Friday, June 06, 2008

Not Rocket Science

Neil Degrasse Tyson has an op-ed in the NYT arguing that Hillary Clinton is clearly the stronger candidate against John McCain. His argument is based on the work of two astrophysicists:

This conclusion comes not from wishful thinking but from a new method of analysis on the statistics of polls that has been accepted for publication in the journal Mathematical and Computer Modeling. The authors, J. Richard Gott III, a professor at Princeton, and Wes Colley, a researcher at the University of Alabama in Huntsville, are not political scientists. They are astrophysicists. And one of the tasks of scientists is to clarify the apparent complexity of the universe by using the language of mathematics.

Here’s what they discovered: in swing states, the median result of all the polls conducted in the weeks prior to an election is an especially effective predictor of which candidate will win that election — even in states where the polls consistently fall within the margin of error.

This method provides a far more accurate assessment of public opinion than most people’s politically informed commentary. In the 2004 presidential election between John Kerry and George W. Bush, many political analysts said the race was too close to call. But when Professor Gott and Dr. Colley applied the median method in 2004, they correctly predicted the winner in 49 states, missing only Hawaii.

He then goes on to apply this method to general election matchups over the last month:

When you complete this exercise for each state, Mr. Obama picks up Colorado, Iowa and New Mexico, three states that went Republican in 2004, but he also loses Michigan and New Hampshire, two states that Mr. Kerry had won. Mrs. Clinton loses the previously Democratic states of New Hampshire and Wisconsin, but she would nab 57 electoral votes from the Republicans by winning Florida, New Mexico, Nevada and Ohio.

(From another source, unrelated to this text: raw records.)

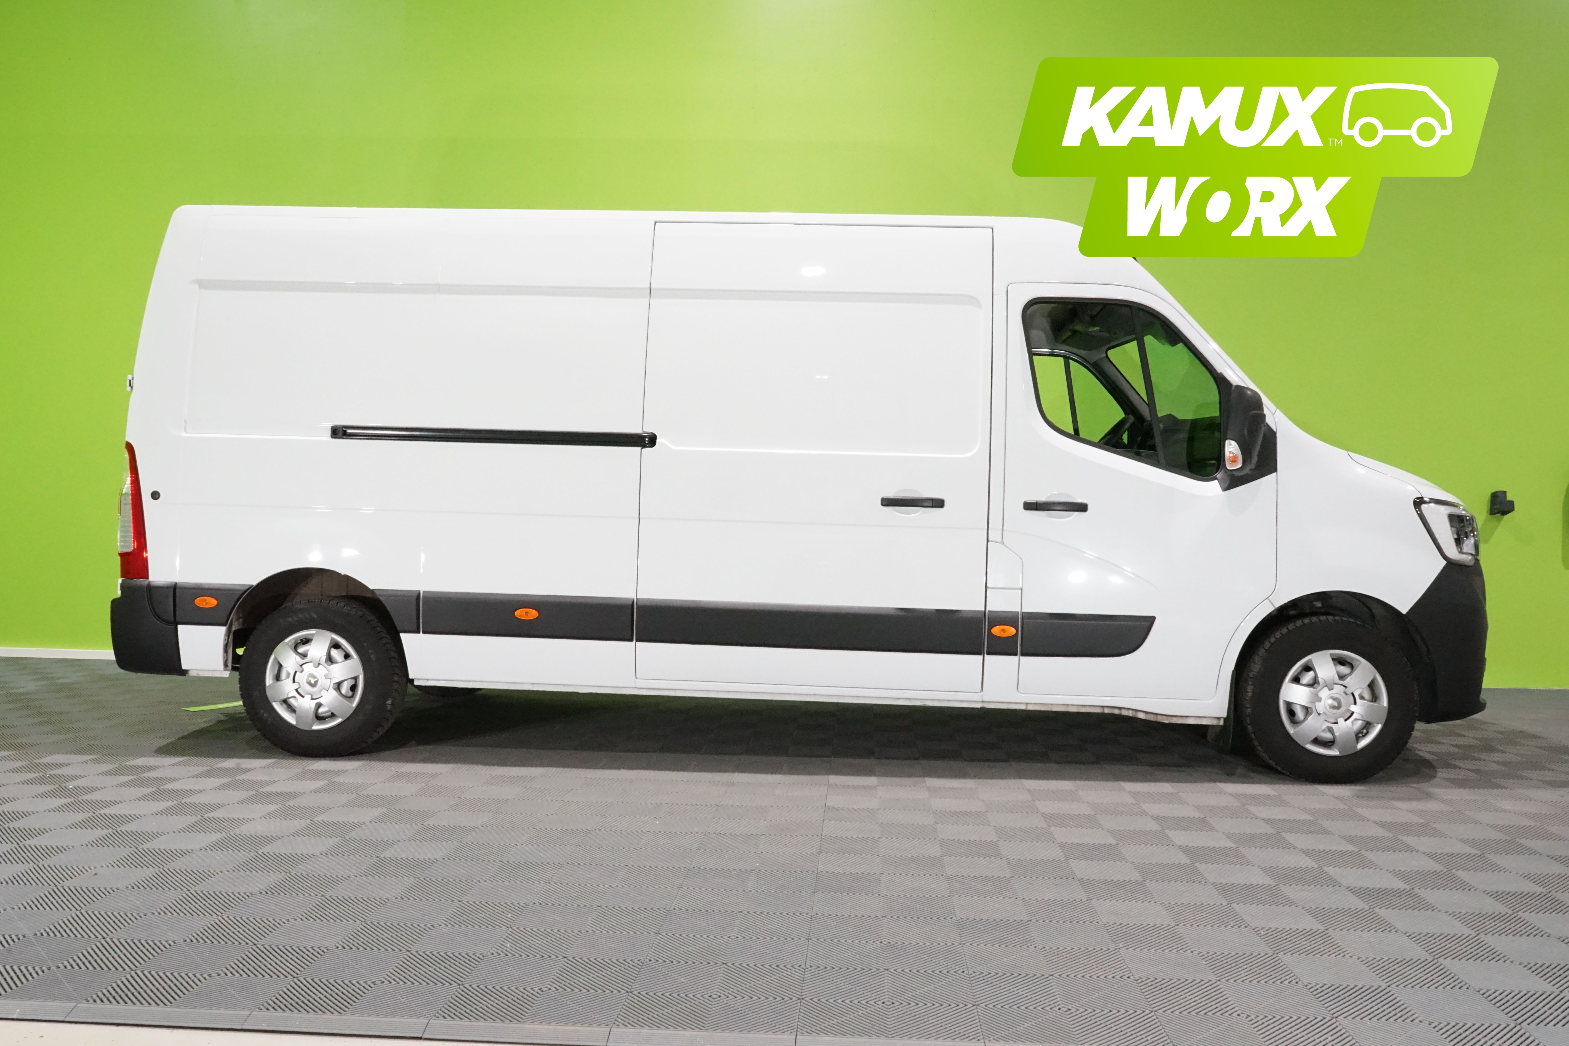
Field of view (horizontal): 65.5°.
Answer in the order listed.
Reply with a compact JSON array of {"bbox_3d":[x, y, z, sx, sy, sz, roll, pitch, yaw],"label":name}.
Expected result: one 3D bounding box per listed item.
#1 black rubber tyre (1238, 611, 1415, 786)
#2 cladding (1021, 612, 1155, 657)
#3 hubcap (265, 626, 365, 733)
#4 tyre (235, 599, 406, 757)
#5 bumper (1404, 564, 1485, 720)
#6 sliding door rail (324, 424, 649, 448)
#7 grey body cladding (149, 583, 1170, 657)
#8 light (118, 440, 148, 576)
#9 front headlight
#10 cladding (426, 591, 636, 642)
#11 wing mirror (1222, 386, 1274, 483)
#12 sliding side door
[{"bbox_3d":[2.277,0.732,5.141,0.690,0.690,0.230,1,1,4],"label":"black rubber tyre"},{"bbox_3d":[1.252,0.469,5.047,0.551,0.182,0.045,2,1,4],"label":"cladding"},{"bbox_3d":[-2.049,0.682,5.332,0.437,0.437,0.060,1,0,4],"label":"hubcap"},{"bbox_3d":[-2.044,0.680,5.416,0.690,0.690,0.225,1,0,4],"label":"tyre"},{"bbox_3d":[2.909,0.487,5.967,0.600,0.670,1.990,1,1,4],"label":"bumper"},{"bbox_3d":[-1.252,-0.371,5.241,1.422,0.064,0.050,2,1,4],"label":"sliding door rail"},{"bbox_3d":[-0.676,0.415,5.183,4.420,0.196,0.070,2,1,4],"label":"grey body cladding"},{"bbox_3d":[-2.892,-0.052,5.444,0.190,0.610,0.150,1,1,4],"label":"light"},{"bbox_3d":[2.821,0.035,5.225,0.400,0.280,0.420,1,1,4],"label":"front headlight"},{"bbox_3d":[-1.105,0.397,5.233,0.915,0.190,0.045,1,1,4],"label":"cladding"},{"bbox_3d":[1.875,-0.365,4.950,0.230,0.400,0.310,1,1,4],"label":"wing mirror"},{"bbox_3d":[0.130,-0.300,5.205,1.464,1.976,0.220,2,1,4],"label":"sliding side door"}]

If the general election were held today, Mr. Obama would win 252 electoral votes as the Democratic nominee, while Mrs. Clinton would win 295. In other words, Barack Obama is losing to John McCain, and Hillary Clinton is beating him

Count me skeptical. First, I don't think polls this far out are as meaningful as polls done shortly before the election. Campaigns generate information that voters use to decide their vote and thus voters later in the campaign are more certain of their views about the parties and candidates then they were earlier in the campaign. For example, Gott and Colley used polls from October, after voters knew Kerry's VP choice and after both parties had held their conventions. Furthermore, many of these polls came after voters had a chance to size up the candidates in the debates. Voters in current polls have none of this information. In fact, until this week, it was not even 100 percent certain who would be the Democratic nominee. If Tyson thinks the Gott and Colley model works this far out, he should test it using the polls from May 2004. My guess is that that model would have had Kerry winning pretty handily.

Second, polling increases in frequency through the campaign and by the final month polls in the swing states come fast and furious. For example, Gott and Colley's used 68 polls to forecast Florida and 56 in Ohio. In contrast, Tyson uses 3 polls to determine the results of Obama-McCain match up in those states and only 2 polls to forecast a Clinton-McCain contest. Such a small sample will undoubtedly result in more error. In fact, the one state Gott and Colley missed, Hawaii, was a state that had only two polls.

Third, Gott and Colley didn't really predict 49 of 50 states, since the outcome in most states was not in doubt. By the end of the campaign, there were perhaps a half a dozen states still in play, a much smaller set to predict.

Finally, the 2004 election was remarkably stable, with little movement to either candidate in the last month. I'm not so sure how taking the median of polls would work in an environment where one candidate or another is surging in the last month or weeks. If Gott and Colley are really on to something, their model should also work in other elections, but from what I can tell, they haven't tried to test their model beyond 2004.

Update: Andrew Gellman offers more criticism here.

1 comment:

Josh Putnam said...

I still can't figure out why Tyson settled on this six weeks time frame. Sure, if that conforms to the model being replicated, that's fine, but why confine it to just those six weeks. There's more data to be had that, while still limited, wouldn't push the sample size down to 2 or 3 polls.

As I said over at Andrew Gellman's site, I've been keeping tabs on the electoral college since March using a weighted average of the state polls since Super Tuesday. If the time frame is pushed back to that point the ten states mentioned in the op-ed have a more robust sample of polls to look at.

CO 6 polls
FL 11 polls
IA 9 polls
MI 6 polls
NV 6 polls
NH 7 polls
NM 7 polls
OH 14 polls
PA 21 polls
WI 10 polls

Now, this isn't 68 or 56, but it gives us a bit more to go on than 2 or 3 polls. Is it any more accurate? Maybe slightly, but it is too early anyway.